The Canadian province of Quebec recently enacted a new law that bans many public employees – including teachers, police officers and judges – from wearing religious symbols in the workplace. While advocates of the measure say it promotes the separation of church and state, opponents already have challenged the law in court, saying it targets Muslim women and erodes religious freedom.
Quebec is not the only jurisdiction to enact restrictions on religious dress in public. In fact, France, which once ruled Quebec as part of a large North American colony known as “New France,” banned head scarves and other religious symbols in public schools in 2004, and banned full-face veils in all public places in 2011. A ban on face veils is also in force in several other European countries. Although Pew Research Center has not asked Canadians for their opinions on these laws, most people across Western Europe favor at least some restrictions on Muslim women’s dress.

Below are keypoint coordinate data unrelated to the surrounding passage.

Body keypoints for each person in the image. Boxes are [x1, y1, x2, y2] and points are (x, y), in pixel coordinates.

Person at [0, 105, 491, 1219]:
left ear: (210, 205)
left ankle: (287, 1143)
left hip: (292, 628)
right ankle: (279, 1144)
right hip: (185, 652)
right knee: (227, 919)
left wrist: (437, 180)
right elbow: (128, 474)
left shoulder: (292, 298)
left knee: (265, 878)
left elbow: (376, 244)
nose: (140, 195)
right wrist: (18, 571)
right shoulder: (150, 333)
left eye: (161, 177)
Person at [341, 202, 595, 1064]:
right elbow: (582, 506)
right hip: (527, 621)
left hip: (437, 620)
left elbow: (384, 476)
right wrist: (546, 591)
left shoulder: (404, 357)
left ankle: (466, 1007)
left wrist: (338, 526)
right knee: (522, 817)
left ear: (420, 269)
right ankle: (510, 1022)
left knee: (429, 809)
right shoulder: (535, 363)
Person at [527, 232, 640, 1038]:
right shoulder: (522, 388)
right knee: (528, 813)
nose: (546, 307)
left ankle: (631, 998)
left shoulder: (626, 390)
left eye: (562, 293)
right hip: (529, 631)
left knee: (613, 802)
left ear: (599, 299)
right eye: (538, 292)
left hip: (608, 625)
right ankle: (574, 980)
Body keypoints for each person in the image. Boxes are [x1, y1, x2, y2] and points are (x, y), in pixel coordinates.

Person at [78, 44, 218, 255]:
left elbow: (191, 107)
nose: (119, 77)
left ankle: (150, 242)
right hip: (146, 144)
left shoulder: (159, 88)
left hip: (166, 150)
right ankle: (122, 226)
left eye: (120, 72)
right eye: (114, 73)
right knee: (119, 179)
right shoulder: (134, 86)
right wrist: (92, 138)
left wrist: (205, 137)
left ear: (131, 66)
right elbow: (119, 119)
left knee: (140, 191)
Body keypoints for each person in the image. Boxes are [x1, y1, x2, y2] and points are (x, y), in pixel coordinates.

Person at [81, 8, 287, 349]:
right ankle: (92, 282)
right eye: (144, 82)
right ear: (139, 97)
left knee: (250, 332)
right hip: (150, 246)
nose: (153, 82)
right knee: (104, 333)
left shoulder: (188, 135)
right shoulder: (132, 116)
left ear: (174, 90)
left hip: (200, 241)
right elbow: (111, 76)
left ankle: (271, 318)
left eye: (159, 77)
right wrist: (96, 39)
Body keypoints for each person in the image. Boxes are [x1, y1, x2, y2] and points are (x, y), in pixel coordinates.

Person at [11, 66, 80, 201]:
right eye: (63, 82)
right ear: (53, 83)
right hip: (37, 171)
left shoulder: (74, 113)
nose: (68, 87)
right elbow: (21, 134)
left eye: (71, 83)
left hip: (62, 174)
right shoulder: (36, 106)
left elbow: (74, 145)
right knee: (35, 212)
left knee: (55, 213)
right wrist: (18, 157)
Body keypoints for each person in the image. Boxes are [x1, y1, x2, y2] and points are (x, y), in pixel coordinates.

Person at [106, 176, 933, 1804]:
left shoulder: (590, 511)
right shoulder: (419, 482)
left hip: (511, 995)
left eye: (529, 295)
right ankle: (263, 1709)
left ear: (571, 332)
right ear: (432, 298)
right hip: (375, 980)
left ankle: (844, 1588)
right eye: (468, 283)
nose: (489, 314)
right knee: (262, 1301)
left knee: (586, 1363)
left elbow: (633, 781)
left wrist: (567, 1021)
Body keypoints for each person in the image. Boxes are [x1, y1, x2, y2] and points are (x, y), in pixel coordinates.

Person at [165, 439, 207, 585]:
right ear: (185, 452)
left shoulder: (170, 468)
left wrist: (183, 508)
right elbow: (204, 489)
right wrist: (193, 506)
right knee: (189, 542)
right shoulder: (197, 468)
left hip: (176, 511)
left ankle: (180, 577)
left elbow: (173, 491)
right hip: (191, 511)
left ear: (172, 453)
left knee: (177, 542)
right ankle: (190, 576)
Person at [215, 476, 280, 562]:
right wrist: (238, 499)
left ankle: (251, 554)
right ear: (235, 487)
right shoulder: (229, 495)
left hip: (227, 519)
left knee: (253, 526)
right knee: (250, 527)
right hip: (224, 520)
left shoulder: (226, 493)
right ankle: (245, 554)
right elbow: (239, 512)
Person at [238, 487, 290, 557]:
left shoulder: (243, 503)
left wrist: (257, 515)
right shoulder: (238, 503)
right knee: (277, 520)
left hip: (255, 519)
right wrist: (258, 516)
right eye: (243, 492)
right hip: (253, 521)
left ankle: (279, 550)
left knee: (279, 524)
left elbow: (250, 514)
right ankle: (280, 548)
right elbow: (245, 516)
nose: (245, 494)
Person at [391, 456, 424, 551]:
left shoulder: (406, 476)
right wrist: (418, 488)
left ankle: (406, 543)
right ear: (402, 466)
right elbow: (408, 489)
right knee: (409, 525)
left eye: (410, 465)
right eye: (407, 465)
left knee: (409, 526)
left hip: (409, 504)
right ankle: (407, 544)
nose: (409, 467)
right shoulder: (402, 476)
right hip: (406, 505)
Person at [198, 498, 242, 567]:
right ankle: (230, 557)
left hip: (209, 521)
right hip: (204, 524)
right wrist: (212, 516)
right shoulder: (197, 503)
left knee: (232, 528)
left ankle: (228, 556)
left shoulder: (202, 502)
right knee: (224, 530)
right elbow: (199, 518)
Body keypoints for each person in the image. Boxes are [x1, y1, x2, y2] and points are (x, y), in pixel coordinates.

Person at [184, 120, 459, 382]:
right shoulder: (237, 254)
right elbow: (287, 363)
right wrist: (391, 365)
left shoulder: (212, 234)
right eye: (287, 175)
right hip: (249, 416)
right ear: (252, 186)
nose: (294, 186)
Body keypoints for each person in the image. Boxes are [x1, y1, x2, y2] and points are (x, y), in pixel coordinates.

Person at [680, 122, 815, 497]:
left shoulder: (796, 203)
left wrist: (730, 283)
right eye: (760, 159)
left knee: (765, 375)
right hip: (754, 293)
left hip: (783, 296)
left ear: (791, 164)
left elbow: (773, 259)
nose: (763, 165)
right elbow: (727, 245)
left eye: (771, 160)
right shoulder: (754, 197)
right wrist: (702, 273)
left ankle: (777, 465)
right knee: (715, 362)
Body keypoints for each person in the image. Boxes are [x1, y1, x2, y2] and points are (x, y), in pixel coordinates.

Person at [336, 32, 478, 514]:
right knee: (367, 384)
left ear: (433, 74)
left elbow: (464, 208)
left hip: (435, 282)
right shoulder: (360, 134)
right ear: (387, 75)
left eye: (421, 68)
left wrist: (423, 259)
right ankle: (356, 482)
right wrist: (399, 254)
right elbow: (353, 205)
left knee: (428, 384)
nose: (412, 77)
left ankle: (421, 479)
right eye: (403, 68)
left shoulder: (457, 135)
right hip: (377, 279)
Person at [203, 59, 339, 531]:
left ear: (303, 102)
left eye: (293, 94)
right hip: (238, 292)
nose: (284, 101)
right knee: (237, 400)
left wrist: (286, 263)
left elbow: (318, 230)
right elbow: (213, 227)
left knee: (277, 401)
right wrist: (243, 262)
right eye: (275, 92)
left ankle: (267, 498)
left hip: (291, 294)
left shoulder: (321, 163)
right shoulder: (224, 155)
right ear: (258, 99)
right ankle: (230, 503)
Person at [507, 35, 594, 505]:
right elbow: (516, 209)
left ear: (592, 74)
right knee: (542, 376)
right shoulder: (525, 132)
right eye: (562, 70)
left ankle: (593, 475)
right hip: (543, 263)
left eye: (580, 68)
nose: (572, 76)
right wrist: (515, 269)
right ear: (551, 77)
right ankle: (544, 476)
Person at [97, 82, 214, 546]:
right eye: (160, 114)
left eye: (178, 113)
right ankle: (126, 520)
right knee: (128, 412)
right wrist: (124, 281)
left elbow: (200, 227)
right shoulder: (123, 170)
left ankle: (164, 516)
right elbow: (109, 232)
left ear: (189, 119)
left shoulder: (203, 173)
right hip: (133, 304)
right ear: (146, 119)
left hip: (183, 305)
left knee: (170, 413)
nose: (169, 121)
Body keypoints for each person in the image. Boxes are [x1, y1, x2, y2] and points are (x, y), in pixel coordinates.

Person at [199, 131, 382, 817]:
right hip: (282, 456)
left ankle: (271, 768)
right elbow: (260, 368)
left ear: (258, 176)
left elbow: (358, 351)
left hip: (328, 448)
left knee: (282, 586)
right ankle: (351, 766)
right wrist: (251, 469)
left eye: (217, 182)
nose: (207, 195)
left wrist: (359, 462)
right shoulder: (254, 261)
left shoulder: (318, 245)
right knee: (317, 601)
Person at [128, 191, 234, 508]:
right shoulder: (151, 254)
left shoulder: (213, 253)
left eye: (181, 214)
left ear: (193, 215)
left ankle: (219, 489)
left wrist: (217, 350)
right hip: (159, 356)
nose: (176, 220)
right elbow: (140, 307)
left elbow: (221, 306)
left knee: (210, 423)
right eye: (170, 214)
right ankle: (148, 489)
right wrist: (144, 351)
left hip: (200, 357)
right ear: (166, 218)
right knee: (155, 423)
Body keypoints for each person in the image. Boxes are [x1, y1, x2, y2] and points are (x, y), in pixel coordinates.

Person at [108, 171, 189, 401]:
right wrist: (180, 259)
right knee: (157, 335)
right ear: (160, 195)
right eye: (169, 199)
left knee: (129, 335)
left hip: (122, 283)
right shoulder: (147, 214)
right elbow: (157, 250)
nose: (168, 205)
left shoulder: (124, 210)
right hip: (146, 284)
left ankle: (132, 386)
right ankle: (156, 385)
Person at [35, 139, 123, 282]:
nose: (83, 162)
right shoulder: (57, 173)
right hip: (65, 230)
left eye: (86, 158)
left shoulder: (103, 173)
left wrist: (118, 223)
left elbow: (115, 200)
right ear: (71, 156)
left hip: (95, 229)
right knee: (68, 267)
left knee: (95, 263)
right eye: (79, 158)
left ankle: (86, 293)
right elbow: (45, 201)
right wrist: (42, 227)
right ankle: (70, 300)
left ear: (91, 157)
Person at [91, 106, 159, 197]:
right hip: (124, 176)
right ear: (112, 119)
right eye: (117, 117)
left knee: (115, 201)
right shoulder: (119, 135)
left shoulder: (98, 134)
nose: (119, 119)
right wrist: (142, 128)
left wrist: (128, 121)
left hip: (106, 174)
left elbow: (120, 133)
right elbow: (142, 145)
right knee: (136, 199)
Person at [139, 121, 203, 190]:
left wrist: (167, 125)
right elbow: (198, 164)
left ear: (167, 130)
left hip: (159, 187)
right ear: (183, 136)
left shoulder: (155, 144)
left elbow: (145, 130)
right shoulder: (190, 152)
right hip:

Here are five facts about religion in Canada, based on Pew Research Center data:
A declining share of Canadians identify as Christians, while an increasing share say they have no religion – similar to trends in the United States and Western Europe. Our most recent survey in Canada, conducted in 2018, found that a slim majority of Canadian adults (55%) say they are Christian, including 29% who are Catholic and 18% who are Protestant. About three-in-ten Canadians say they are either atheist (8%), agnostic (5%) or “nothing in particular” (16%). Canadian census data indicate that the share of Canadians in this “religiously unaffiliated” category rose from 4% in 1971 to 24% in 2011, although it is lowest in Quebec. In addition, a rising share of Canadians identify with other faiths, including Islam, Hinduism, Sikhism, Judaism and Buddhism, due in large part to immigration. The 2018 Pew Research Center survey found that these five groups together make up 8% of Canadian adults.
Most Canadians say religion’s influence in public life is waning in their country. Our 2018 survey found that roughly two-thirds of Canadian adults (64%) say religion has a less important role in their country than it did 20 years ago. Indeed, just 12% say religion has become more important in Canadian society. There is no consensus on whether this is good or bad: 37% of Canadians favor a more important role for religion, while 29% disagree and oppose any more influence for religion in public life. One-in-five have no preference either way.
Canada has low levels of government restrictions on religion, according to a Pew Research Center study using data from 2016, the most recent year available. The country’s constitution protects the freedom of religion, and its Supreme Court ruled in 2006 that a Quebec school could not prohibit a Sikh child from carrying a symbolic kirpan (dagger) at school. Sikh men in the Royal Canadian Mounted Police also are exempt from wearing hats so they can wear turbans, as required by their faith. More recently, in 2018, a Quebec court ruled that a Muslim woman was wrongly told to remove her hijab in a courtroom, and that head scarves should be allowed in court if they do not harm the public interest.
Relatively few Canadians engage frequently in traditional religious practices, such as daily prayer or weekly worship. We most recently asked Canadians about these behaviors in 2013, when one-in-five reported attending religious services at least weekly, and 29% said they pray daily. Around a third (36%) said they never pray, and about half said they seldom (24%) or never (25%) go to church or other worship services. Still, more than half of all Canadians (55%) in the Center’s 2018 survey said religion remains at least somewhat important in their lives, including about three-in-ten (29%) who said it is very important to them – higher than the share who said this in the UK, France and most other Western European countries. By all of these measures, young Canadian adults are less religious than their elders.
Two-thirds of Canadians (67%) say it is not necessary to believe in God in order to be moral and have good values. This figure has been largely steady across three surveys conducted by Pew Research Center in 2002, 2007 and 2013. About three-in-ten Canadians take the opposite view, saying that in order to have good values, belief in God is essential.